Give an exact copy of the lines from the beginning of the listing below to the "P1545 [USACO04DEC] Div" line, inclusive.

START Given records

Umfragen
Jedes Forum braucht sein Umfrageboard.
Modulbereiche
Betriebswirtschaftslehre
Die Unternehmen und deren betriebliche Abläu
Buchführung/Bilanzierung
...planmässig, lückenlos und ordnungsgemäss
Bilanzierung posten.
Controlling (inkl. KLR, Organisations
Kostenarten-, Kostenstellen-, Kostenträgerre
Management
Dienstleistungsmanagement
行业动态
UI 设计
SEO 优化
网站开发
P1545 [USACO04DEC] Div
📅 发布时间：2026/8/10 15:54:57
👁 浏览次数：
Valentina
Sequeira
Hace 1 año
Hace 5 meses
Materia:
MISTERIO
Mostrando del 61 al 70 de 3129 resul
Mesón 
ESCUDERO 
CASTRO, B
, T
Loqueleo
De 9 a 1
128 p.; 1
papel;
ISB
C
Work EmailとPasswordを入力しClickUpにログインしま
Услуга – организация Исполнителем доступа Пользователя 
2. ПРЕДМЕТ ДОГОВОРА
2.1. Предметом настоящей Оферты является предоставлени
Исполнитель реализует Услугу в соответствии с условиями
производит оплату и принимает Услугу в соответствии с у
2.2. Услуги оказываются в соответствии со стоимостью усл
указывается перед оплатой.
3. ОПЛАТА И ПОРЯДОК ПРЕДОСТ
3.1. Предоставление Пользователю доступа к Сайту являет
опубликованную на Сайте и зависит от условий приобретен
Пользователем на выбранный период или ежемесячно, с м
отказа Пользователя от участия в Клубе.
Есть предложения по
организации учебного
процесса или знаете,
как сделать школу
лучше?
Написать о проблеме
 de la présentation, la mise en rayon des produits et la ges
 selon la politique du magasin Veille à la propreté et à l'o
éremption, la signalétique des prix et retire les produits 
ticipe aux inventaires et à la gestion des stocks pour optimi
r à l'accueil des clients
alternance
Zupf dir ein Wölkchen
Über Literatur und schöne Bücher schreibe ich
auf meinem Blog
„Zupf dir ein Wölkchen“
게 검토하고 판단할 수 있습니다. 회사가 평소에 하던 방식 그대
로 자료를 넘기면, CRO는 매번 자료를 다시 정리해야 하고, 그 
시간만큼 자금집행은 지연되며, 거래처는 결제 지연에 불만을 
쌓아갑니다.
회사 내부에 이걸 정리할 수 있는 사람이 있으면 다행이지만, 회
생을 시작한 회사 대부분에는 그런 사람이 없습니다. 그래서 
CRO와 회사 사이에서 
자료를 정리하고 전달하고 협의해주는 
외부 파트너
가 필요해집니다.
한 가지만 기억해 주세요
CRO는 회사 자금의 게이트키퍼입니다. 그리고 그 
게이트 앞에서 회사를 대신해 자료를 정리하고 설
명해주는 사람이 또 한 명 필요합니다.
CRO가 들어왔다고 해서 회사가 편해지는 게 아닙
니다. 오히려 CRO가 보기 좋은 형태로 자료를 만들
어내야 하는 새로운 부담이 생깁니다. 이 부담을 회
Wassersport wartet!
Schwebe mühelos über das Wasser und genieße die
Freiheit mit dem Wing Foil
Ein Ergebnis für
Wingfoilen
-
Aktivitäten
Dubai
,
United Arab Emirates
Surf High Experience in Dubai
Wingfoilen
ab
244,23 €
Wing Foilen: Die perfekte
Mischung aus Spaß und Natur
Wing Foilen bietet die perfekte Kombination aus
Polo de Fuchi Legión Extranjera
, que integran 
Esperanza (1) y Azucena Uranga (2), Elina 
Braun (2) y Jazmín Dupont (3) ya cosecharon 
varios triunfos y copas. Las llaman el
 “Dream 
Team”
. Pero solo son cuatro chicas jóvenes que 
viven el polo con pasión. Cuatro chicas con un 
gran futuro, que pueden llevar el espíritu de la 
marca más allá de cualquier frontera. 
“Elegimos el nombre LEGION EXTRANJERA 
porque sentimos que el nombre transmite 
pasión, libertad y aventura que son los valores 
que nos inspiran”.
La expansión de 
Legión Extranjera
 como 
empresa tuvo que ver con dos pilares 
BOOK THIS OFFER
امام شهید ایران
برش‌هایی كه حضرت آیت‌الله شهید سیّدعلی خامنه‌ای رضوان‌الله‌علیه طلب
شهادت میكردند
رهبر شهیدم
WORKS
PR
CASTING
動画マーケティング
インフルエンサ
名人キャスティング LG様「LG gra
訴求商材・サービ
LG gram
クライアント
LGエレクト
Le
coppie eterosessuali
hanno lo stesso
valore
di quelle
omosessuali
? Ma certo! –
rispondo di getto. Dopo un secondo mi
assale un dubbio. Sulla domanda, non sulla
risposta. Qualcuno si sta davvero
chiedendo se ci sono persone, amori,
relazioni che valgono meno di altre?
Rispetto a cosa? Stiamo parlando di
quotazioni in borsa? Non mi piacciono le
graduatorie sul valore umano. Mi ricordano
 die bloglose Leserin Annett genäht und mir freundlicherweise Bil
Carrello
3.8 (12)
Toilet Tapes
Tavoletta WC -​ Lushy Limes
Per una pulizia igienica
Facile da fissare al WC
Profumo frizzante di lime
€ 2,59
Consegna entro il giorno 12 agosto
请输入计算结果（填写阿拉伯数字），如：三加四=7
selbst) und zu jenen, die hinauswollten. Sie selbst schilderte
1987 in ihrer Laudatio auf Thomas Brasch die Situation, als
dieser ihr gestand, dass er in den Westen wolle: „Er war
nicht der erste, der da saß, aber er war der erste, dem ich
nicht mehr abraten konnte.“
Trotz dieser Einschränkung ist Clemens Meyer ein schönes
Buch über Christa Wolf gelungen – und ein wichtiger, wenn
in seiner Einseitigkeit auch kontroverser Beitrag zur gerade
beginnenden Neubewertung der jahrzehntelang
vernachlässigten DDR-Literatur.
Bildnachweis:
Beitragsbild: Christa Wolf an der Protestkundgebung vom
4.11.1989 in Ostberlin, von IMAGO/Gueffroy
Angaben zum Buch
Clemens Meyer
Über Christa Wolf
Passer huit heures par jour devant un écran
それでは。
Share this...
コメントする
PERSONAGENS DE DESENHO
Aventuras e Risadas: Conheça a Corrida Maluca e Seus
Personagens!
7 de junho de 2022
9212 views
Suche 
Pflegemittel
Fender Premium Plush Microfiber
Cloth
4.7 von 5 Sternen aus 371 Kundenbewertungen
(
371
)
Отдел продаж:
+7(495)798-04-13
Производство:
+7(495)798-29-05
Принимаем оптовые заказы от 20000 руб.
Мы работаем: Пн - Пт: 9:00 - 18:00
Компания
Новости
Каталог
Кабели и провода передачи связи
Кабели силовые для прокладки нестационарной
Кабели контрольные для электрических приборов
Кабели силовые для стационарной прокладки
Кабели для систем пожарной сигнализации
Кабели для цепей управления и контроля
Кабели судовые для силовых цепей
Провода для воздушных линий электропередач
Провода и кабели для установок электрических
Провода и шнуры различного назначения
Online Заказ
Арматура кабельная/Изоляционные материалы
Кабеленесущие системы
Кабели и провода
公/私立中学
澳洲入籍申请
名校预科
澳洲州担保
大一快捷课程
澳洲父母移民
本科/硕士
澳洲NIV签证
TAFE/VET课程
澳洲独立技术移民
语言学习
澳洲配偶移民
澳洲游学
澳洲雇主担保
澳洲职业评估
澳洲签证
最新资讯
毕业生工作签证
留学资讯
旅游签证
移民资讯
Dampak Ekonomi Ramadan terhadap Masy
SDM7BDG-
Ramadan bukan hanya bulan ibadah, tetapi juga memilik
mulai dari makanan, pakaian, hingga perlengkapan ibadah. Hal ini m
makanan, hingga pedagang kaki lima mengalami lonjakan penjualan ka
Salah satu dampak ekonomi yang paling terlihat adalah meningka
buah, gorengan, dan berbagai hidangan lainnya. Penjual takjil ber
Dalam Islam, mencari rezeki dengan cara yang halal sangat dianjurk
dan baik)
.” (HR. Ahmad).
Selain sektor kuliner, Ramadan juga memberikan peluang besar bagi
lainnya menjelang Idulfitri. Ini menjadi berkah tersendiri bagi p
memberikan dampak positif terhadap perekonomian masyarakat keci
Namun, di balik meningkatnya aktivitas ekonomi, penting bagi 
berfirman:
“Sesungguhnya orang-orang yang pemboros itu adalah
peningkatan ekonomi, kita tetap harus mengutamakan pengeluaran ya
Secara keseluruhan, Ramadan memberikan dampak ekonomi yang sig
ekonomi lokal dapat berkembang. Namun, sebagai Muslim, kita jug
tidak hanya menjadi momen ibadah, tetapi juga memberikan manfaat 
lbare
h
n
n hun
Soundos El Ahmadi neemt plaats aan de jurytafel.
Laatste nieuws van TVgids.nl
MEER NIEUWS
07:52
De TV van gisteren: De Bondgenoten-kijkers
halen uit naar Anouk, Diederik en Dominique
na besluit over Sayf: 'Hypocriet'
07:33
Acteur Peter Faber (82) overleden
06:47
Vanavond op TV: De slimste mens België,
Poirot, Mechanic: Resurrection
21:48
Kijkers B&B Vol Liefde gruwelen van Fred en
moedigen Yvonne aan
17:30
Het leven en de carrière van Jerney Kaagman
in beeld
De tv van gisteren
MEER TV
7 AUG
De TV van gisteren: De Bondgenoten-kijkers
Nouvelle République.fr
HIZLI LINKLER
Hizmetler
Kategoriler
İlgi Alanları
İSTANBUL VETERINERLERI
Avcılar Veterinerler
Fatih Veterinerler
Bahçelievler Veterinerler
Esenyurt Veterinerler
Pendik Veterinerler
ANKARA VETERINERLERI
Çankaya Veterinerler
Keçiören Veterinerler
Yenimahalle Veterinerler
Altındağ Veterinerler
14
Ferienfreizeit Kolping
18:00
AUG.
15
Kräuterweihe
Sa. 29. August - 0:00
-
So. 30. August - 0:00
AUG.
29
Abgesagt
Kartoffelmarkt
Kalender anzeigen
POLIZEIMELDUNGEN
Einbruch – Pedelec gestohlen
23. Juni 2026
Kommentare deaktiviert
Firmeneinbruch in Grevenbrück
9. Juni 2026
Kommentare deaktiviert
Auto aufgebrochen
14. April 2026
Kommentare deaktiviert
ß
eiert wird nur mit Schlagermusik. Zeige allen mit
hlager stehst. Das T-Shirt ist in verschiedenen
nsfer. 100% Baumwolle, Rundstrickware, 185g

END Given records

▶ Output below
Umfragen
Jedes Forum braucht sein Umfrageboard.
Modulbereiche
Betriebswirtschaftslehre
Die Unternehmen und deren betriebliche Abläu
Buchführung/Bilanzierung
...planmässig, lückenlos und ordnungsgemäss
Bilanzierung posten.
Controlling (inkl. KLR, Organisations
Kostenarten-, Kostenstellen-, Kostenträgerre
Management
Dienstleistungsmanagement
行业动态
UI 设计
SEO 优化
网站开发
P1545 [USACO04DEC] Div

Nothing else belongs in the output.